A third source of concern lies in the staffing and budget allocated to the inquiry. At $8.2 million the allocated budget is adequate only if it goes towards the investigatory aspects of the inquiry and not public relations or administrative expenses. The Department of Internal Affairs is the host agency of the Commission, so it will be its staff that does most of the logistical footwork underpinning its work. Here again the question of expertise and powers afforded investigators remains an open question.

Another potential problem is the nature of the Commission’s victim outreach program, called the Muslim Community Reference Group. Divisions have emerged over who and how many people should be included in this advisory body. Concerns have risen that self-proclaimed community “leaders” are being shoulder tapped for official interlocutor roles without proper consultation with their purported constituents. This may be due to expediency given the time constraints operative, but it also follows a historically “thin” approach to stakeholder consultation by the NZ State, where what passes for outreach has traditionally been more symbolic than substantive.

Either way, the process of establishing the Reference Group augers poorly for the representative transparency or inclusiveness of the process, something that is acknowledged in the Commission’s Minute One. Plus, the relationship between the Reference Group and the investigation streams is unclear at best but, given the veil of secrecy wrapped around the inquiry, is likely to be little to none.

Finally, the scope of external input into the inquiry, while theoretically extensive, appears destined to be limited in nature. Few invitations have been issued to civil society stakeholders to testify before the Commission, no public meetings have been scheduled and no written submissions solicited (although all have been promised). Along with the mantle of secrecy, this will limit the amount of public review and consultation. That skews the investigation in favour of those under scrutiny.

In effect, on paper the terms of reference for the Commission look thorough and broad. In reality, its work could well be stunted at birth. With limited experience and powers on the part of the Commissioners, a lack of pertinent expertise to help them, unrepresentative liaison with the victims, limited budget and staff and statutory permission for the agencies under investigation to restrict public knowledge of their actions, both the transparency of the inquiry and its ability to identify sources of accountability are compromised.

It is therefore incumbent upon the Commissioners to broaden stakeholder participation in the inquiry, strengthen the Commission’s powers of compulsion, and extend the deadline for submission of its report.
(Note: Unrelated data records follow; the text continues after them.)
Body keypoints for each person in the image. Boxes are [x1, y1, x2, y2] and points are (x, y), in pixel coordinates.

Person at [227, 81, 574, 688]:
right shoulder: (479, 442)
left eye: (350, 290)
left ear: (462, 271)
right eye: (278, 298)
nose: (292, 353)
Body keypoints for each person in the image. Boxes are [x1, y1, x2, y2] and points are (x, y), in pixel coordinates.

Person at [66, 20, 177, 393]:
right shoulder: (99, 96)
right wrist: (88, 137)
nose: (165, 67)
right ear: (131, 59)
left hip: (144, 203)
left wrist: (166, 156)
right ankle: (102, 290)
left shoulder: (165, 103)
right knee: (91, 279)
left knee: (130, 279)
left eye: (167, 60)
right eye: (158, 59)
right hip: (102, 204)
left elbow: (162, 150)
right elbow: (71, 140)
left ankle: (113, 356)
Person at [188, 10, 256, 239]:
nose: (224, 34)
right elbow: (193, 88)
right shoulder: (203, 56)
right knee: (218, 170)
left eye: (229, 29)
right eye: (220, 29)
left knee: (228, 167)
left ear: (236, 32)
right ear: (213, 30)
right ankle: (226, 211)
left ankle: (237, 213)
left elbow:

It is within their powers to do so even if a court challenge to secrecy clauses in the Inquiries and Security and Intelligence Acts is required. The question is, will they? At the moment that prospect looks unlikely.
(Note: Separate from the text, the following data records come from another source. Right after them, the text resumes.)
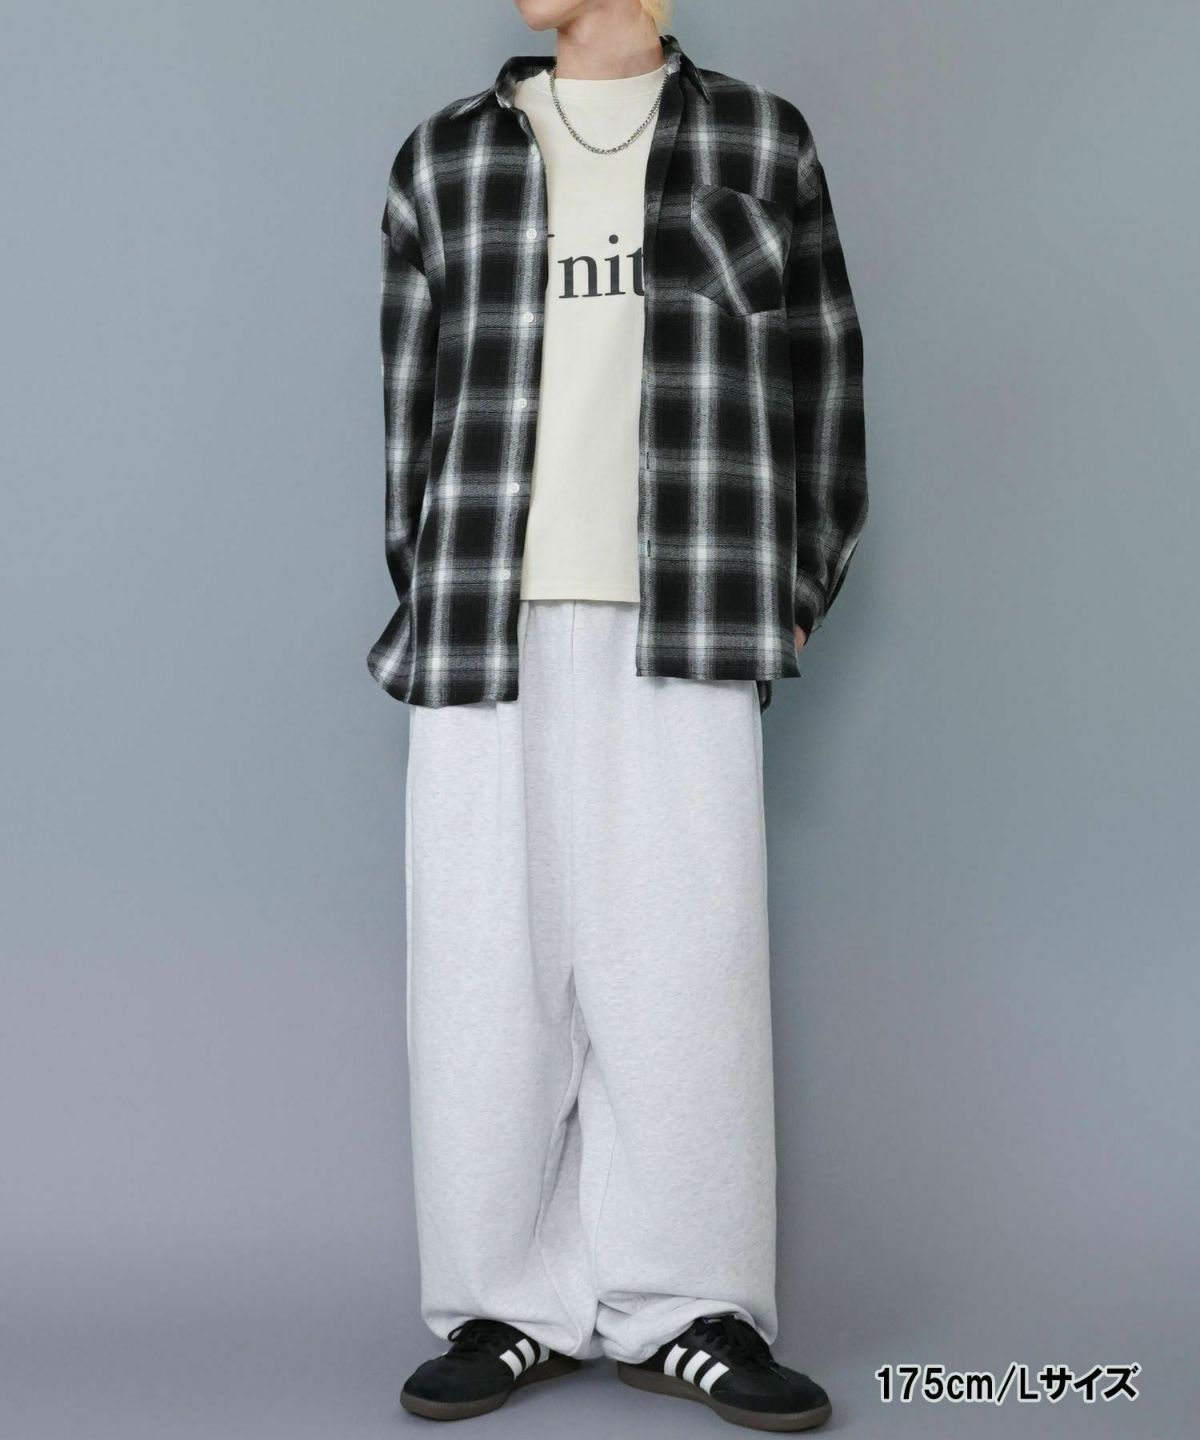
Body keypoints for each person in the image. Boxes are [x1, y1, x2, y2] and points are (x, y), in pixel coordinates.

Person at [369, 0, 867, 1429]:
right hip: (487, 621)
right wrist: (440, 586)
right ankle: (502, 1306)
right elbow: (409, 424)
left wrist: (792, 592)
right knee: (481, 971)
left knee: (687, 967)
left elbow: (826, 389)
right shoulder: (442, 160)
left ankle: (690, 1306)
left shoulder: (761, 142)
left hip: (690, 608)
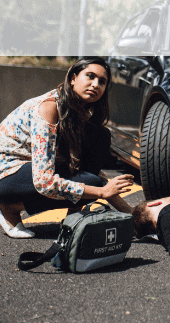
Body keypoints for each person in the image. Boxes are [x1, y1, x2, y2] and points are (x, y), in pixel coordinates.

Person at [0, 57, 134, 238]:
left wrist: (133, 216)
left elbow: (88, 172)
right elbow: (44, 182)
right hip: (7, 172)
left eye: (102, 82)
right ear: (73, 78)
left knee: (101, 137)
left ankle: (73, 218)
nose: (95, 85)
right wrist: (101, 192)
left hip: (31, 169)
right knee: (91, 185)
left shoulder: (79, 112)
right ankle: (9, 208)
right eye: (90, 76)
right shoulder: (49, 107)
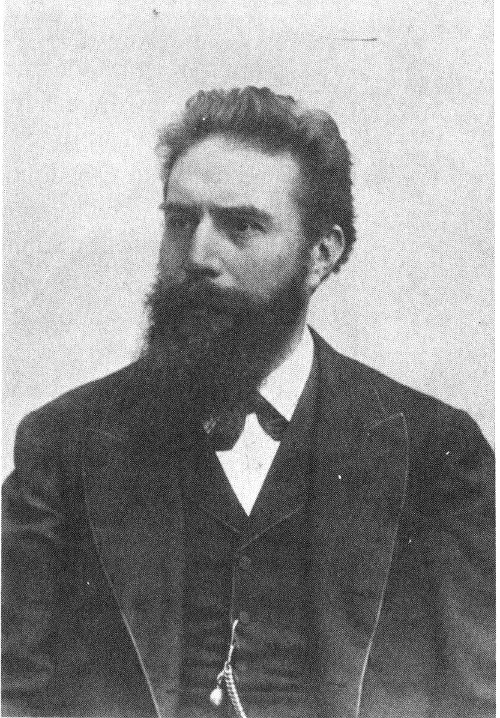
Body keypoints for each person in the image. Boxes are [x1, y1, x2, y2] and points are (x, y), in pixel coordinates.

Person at [2, 86, 494, 718]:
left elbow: (475, 700)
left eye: (241, 226)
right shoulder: (65, 447)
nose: (199, 256)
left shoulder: (436, 454)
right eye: (182, 222)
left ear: (322, 254)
UPDATE (June 14): The killer has just plead not guilty to 51 counts and denies being the Christchurch terrorist. His trial date is set for May 4 next year and scheduled to last 6-12 weeks. The nearly year-long delay in bringing him to trial means that the Royal Commission will have done its work and issued its report six months prior to the trial. What that means for the execution of justice and the content of the Commission’s report is unclear but at a minimum it removes court testimony under oath from the inquiry. Given what I have outlined above with regards to secrecy and the inability of the Commissioners to compel testimony under oath or the surrendering of classified material, the lack of access to court testimony and evidence weakens the inquiry even further.